Where can I have my tank requalified and a new OPD valve installed? If you will not requalify my tank, then where can I buy a new one? Where can I dispose of my old tank?
The propane marketers serving your area should be a reliable source of information to answer questions regarding the OPD.
Roofers and other commercial customers are trying to use OPD equipped tanks on torch applications and they are not getting an adequate flow through the valve. What can we do about this?
Some of the early OPD valves had an insufficient flow capacity for certain types of service such as high-pressure torch applications. Market competition has resulted in OPD's becoming available that have significantly greater rates of flow.
Propane Cylinders Have A Service Life Which Can Be Extended
According to the U. S. Department of Transportation regulations, small propane cylinders (e. g. grill cylinders) marketed in the United States, with normal wear, have a minimum useable life of twelve years from the date of manufacture.
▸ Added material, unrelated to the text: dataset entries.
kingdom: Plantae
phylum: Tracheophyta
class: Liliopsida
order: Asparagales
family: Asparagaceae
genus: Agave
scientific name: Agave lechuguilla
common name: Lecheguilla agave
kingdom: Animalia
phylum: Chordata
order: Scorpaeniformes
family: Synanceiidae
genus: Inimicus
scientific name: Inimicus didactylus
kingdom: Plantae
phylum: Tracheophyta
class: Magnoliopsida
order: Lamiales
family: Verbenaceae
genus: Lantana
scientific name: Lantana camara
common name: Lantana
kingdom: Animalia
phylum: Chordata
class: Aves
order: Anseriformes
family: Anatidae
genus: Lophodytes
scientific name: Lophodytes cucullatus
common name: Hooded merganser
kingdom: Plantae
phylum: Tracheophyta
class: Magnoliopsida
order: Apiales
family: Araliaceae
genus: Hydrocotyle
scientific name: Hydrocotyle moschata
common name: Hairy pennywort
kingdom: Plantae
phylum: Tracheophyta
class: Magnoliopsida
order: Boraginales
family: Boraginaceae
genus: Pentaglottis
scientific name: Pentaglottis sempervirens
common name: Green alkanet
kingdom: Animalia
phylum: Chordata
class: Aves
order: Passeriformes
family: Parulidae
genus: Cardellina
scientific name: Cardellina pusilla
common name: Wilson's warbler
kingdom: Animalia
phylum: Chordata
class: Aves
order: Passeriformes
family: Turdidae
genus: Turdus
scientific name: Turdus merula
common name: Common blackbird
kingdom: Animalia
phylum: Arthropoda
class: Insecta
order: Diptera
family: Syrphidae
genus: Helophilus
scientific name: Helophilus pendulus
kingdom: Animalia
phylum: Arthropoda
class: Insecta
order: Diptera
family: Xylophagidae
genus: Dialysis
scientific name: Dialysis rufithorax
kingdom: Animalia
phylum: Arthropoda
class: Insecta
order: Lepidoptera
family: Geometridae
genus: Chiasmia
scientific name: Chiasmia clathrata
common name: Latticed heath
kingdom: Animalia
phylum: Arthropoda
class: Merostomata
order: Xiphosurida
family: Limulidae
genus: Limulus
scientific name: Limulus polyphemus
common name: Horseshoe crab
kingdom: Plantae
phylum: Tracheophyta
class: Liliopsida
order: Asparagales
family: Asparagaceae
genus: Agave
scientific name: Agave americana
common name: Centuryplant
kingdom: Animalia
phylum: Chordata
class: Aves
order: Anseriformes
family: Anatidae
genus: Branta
Each cylinder is required to be clearly marked with specific information that includes the month and year it was made. Usually, this marking appears on the protective carry-collar of the cylinder. It may be illegal, either by federal regulations or administrative code in your states, to refill a small cylinder that is older than twelve years without being inspected according to strict procedures. Your local propane marketer should be able to provide you with information regarding the availability of this service.